Modeling Sparse and Bursty Vulnerability Sightings: Forecasting Under Data Constraints

Understanding and anticipating vulnerability-related activity is a major challenge in cyber threat intelligence. This work investigates whether vulnerability sightings, such as proof-of-concept releases, detection templates, or online discussions, can be forecast over time. Building on our earlier work on VLAI, a transformer-based model that predicts vulnerability severity from textual descriptions, we examine whether severity scores can improve time-series forecasting as exogenous variables. We evaluate several approaches for short-term forecasting of sightings per vulnerability. First, we test SARIMAX models with and without log(x+1) transformations and VLAI-derived severity inputs. Although these adjustments provide limited improvements, SARIMAX remains poorly suited to sparse, short, and bursty vulnerability data. In practice, forecasts often produce overly wide confidence intervals and sometimes unrealistic negative values. To better capture the discrete and event-driven nature of sightings, we then explore count-based methods such as Poisson regression. Early results show that these models produce more stable and interpretable forecasts, especially when sightings are aggregated weekly. We also discuss simpler operational alternatives, including exponential decay functions for short forecasting horizons, to estimate future activity without requiring long historical series. Overall, this study highlights both the potential and the limitations of forecasting rare and bursty cyber events, and provides practical guidance for integrating predictive analytics into vulnerability intelligence workflows.

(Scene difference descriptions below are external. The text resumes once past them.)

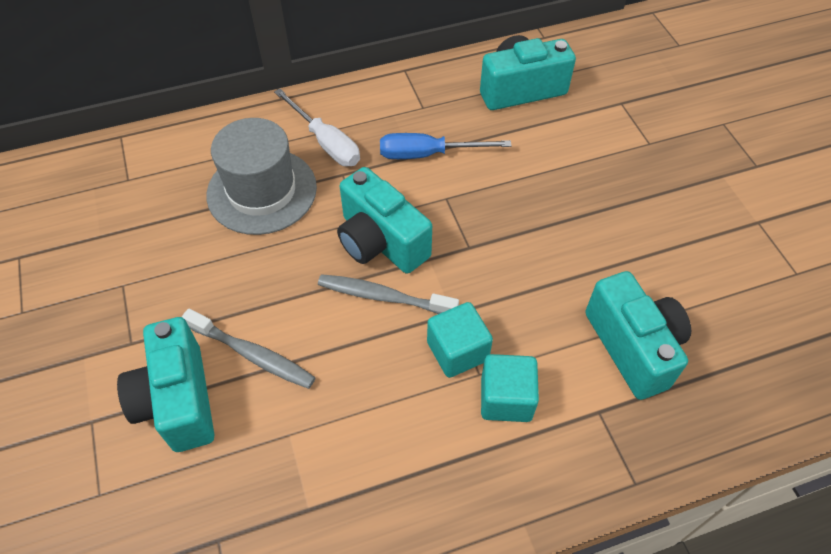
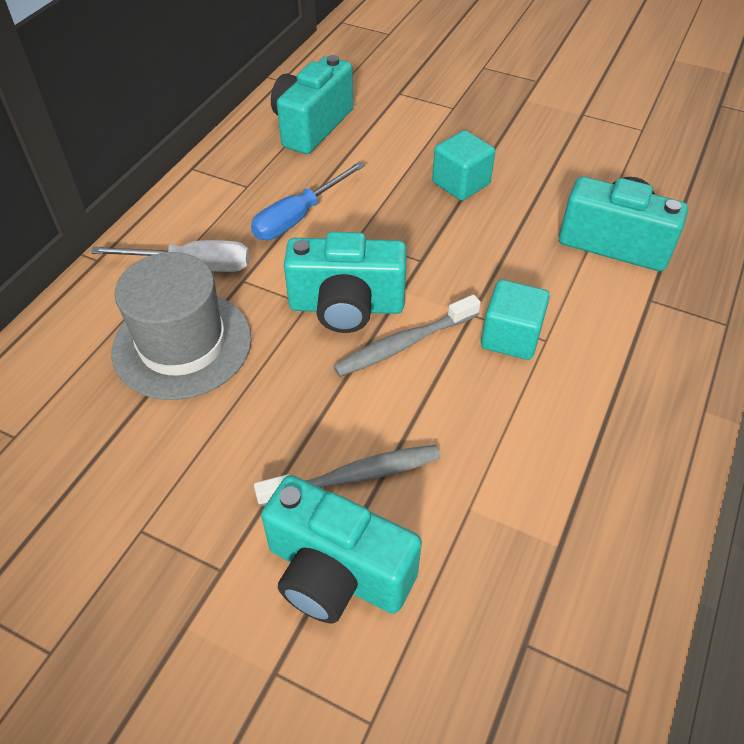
camera: 45 degrees left, 5 degrees down
(506, 399) = (585, 341): turquoise cube -> turquoise cube (461, 183)

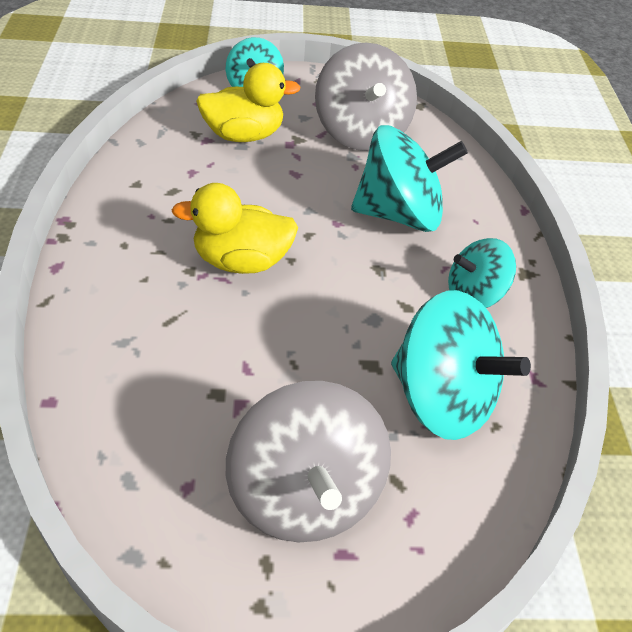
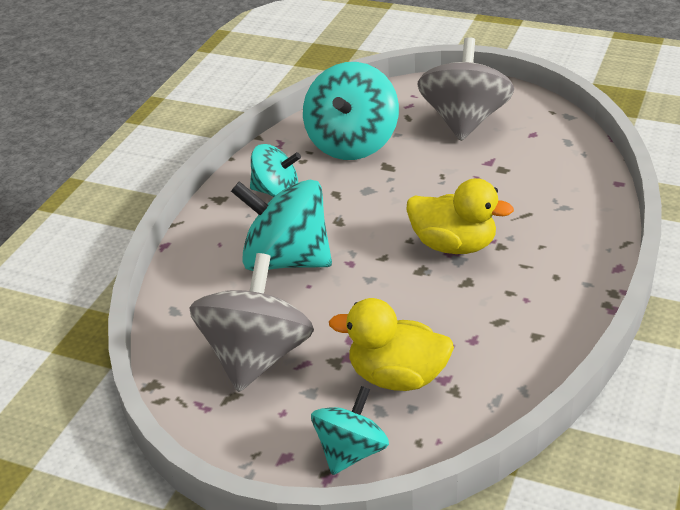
camera: 150 degrees left, 10 degrees down
(442, 398) = (352, 144): turquoise spinning top -> turquoise spinning top turned 135 degrees counterclockwise

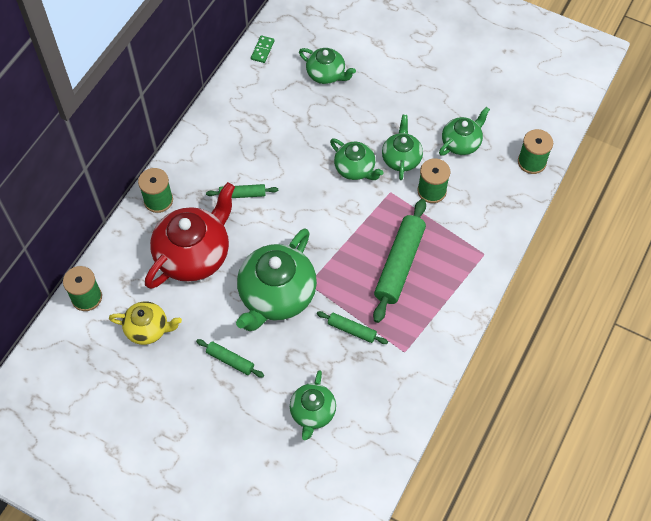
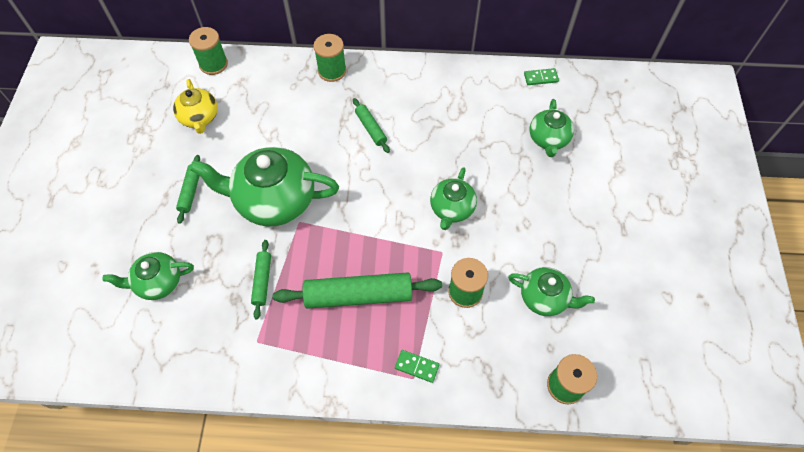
camera: 65 degrees right, 0 degrees up
(194, 254) = (289, 119): red teapot -> none
(401, 158) = (489, 246): green teapot -> none
(476, 248) = (417, 366): none -> green domino

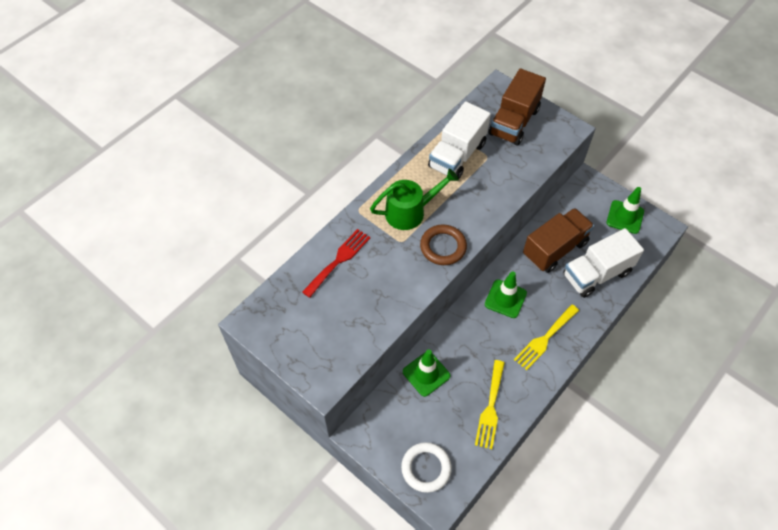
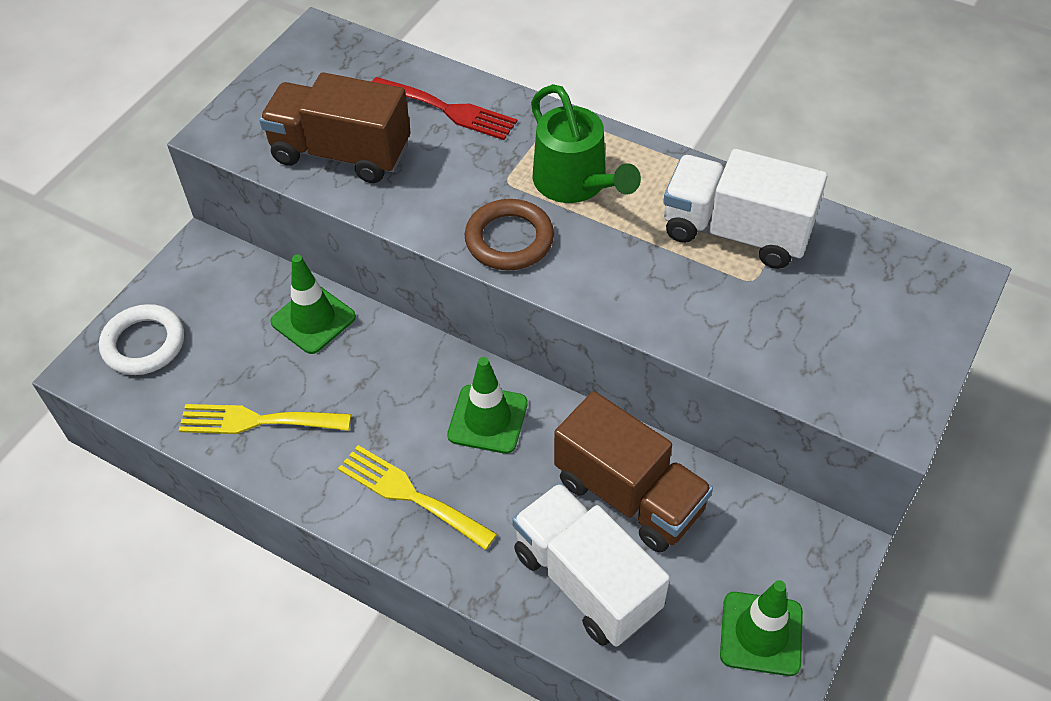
camera: 80 degrees right, 5 degrees down
(514, 122) = (868, 314): brown truck -> brown truck (341, 153)

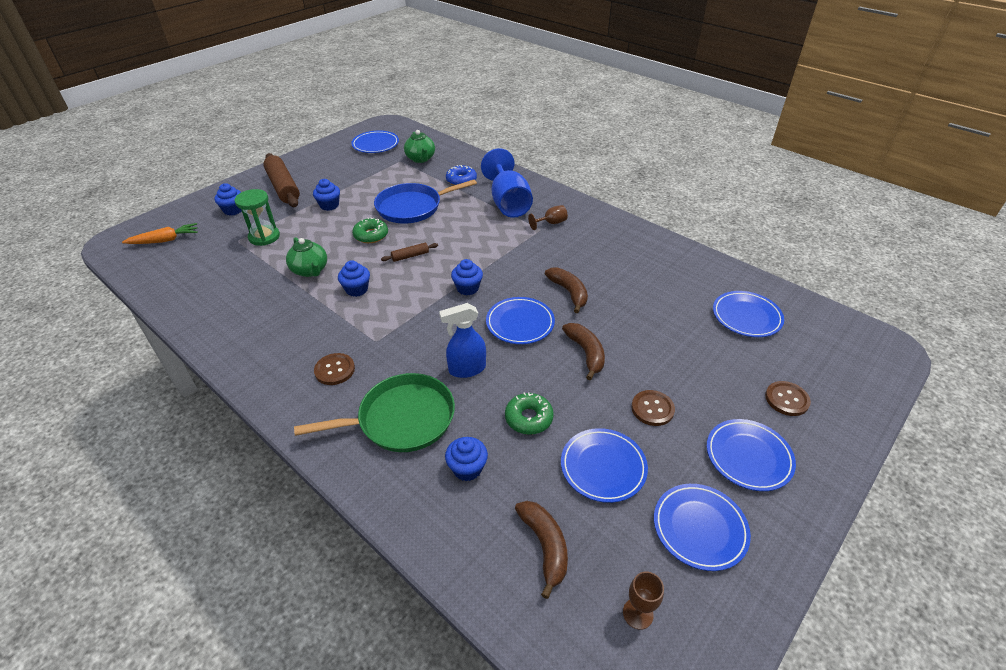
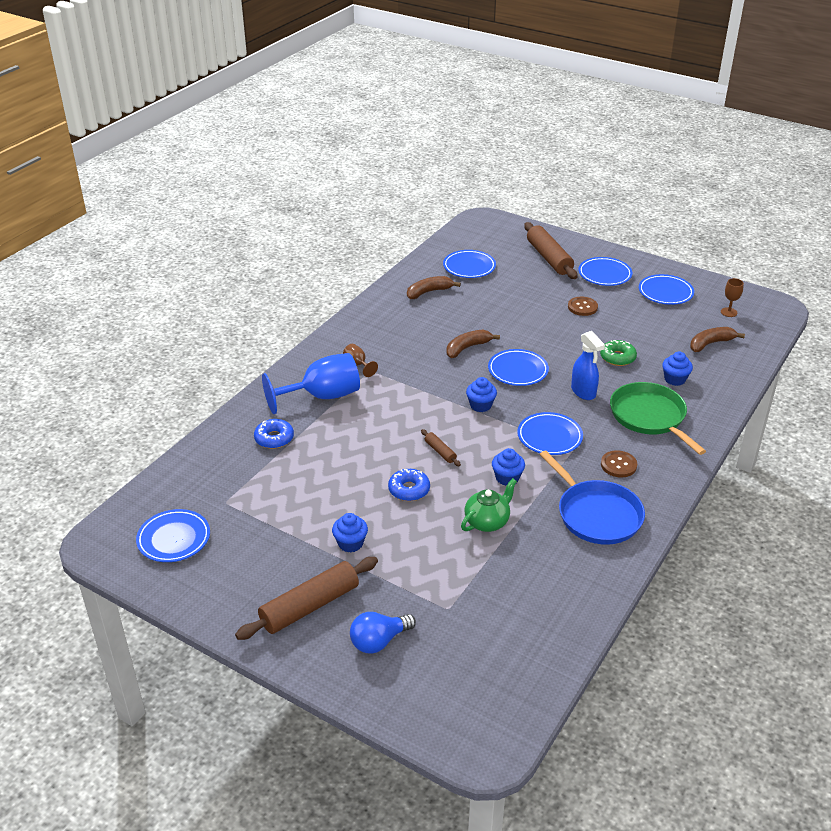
camera: 100 degrees left, 5 degrees down
(165, 240) = (467, 688): orange carrot -> none
(233, 210) = (379, 641): blue cupcake -> blue light bulb
(264, 237) = (434, 584): green hourglass -> none
(371, 235) = (409, 490): green donut -> blue donut
(412, 207) = (343, 468): blue pan -> blue pan (596, 514)
(421, 159) = (218, 483): green teapot -> none
(586, 353) = (539, 336): brown banana -> brown banana (429, 292)
(603, 467) = (642, 325): blue plate -> blue plate (549, 437)
(786, 399) = (549, 258): brown button -> brown rolling pin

翻译：理解并预测与漏洞相关的活动是网络威胁情报中的重大挑战。本研究探讨了漏洞观测（如概念验证发布、检测模板或在线讨论）是否能够随时间进行预测。基于我们先前在VLAI（一种基于Transformer的模型，可根据文本描述预测漏洞严重性）上的工作，我们检验了严重性评分能否作为外生变量改进时间序列预测。我们评估了几种针对每个漏洞观测进行短期预测的方法。首先，我们测试了是否采用log(x+1)变换及VLAI导出严重性输入的SARIMAX模型。尽管这些调整带来了有限的改进，但SARIMAX仍然不适于稀疏、短周期且突发性强的漏洞数据。在实践中，预测常产生过宽的置信区间，有时甚至出现不切实际的负值。为更好捕捉观测的离散性和事件驱动特征，我们进而探索了计数方法，如泊松回归。初步结果显示，这些模型能生成更稳定且可解释的预测，尤其是在按周聚合观测数据时。我们还讨论了更简单的操作替代方案，包括针对短预测期使用指数衰减函数，以在不依赖长历史序列的情况下估算未来活动。总体而言，本研究凸显了预测稀有突发性网络事件的潜力与局限，并为将预测分析整合至漏洞情报工作流提供了实践指导。